[Records from a dataset]
Content starts

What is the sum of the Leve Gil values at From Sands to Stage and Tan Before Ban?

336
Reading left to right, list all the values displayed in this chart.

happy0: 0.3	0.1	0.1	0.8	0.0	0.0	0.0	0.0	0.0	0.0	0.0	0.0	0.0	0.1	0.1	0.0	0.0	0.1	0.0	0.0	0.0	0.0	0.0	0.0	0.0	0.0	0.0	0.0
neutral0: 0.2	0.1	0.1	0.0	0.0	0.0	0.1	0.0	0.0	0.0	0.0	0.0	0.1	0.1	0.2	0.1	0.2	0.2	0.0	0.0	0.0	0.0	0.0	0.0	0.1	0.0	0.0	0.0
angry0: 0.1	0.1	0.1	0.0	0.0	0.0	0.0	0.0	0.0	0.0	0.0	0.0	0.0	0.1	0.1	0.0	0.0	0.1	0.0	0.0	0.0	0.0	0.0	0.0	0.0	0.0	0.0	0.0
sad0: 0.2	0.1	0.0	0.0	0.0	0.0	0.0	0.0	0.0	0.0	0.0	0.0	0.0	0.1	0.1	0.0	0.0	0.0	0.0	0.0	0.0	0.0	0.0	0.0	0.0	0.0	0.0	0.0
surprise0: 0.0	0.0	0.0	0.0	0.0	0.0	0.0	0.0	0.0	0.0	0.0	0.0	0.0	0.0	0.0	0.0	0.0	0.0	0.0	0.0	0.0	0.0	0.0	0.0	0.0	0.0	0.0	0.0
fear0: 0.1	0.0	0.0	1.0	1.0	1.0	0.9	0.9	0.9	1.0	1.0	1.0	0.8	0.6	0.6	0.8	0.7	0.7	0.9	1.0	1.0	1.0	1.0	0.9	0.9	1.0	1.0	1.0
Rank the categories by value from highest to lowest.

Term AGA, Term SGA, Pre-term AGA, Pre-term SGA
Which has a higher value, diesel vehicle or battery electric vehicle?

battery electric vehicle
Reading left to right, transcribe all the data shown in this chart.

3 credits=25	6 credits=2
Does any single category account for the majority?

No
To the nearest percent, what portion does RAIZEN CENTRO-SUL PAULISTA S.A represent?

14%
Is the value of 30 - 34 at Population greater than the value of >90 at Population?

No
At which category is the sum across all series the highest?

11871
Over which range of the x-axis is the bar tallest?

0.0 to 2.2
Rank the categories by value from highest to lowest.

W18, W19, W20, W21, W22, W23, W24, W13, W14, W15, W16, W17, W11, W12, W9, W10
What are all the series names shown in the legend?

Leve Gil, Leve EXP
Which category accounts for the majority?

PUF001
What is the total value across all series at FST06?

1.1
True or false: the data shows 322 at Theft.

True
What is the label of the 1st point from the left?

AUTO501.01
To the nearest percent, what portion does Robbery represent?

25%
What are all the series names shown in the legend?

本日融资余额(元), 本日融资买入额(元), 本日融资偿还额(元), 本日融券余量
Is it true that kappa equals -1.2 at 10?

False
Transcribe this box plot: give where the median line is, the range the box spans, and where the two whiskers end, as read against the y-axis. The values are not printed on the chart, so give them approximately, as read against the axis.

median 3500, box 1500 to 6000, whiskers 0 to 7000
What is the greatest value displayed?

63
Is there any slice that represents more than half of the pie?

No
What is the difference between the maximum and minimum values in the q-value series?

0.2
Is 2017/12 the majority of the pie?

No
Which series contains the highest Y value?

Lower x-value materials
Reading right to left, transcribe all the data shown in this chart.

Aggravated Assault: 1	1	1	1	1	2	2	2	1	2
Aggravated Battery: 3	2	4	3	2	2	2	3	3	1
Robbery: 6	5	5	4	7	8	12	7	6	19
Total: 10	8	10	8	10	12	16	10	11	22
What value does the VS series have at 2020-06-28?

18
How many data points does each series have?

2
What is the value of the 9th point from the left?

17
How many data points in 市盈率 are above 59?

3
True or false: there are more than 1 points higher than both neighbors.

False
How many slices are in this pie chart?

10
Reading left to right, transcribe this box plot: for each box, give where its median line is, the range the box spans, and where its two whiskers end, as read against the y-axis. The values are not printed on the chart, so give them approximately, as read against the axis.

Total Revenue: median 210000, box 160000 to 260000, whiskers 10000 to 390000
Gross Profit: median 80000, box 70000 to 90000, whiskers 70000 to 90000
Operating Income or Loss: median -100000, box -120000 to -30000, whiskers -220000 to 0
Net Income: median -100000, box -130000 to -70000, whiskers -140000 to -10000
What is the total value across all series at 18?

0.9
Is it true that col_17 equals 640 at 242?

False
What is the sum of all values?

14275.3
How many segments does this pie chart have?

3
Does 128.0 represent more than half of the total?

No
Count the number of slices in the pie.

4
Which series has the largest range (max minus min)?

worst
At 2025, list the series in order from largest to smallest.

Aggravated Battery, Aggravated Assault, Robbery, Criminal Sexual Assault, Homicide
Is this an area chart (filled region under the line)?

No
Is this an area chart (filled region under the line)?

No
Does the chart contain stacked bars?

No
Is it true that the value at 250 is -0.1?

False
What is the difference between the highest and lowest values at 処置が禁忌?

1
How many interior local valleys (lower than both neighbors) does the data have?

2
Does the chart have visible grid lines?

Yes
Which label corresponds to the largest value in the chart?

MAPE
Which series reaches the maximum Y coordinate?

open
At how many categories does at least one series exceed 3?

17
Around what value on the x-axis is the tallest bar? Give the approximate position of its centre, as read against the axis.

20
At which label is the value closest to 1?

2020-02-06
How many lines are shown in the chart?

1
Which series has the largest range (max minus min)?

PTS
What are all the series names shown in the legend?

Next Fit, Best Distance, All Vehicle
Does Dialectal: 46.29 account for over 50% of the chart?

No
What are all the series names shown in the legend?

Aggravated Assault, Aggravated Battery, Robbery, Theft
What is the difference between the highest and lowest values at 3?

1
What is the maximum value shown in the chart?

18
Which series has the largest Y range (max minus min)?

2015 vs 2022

Content ends

Select and copy each line from the listing above that contains the word "difference".

What is the difference between the maximum and minimum values in the q-value series?
What is the difference between the highest and lowest values at 処置が禁忌?
What is the difference between the highest and lowest values at 3?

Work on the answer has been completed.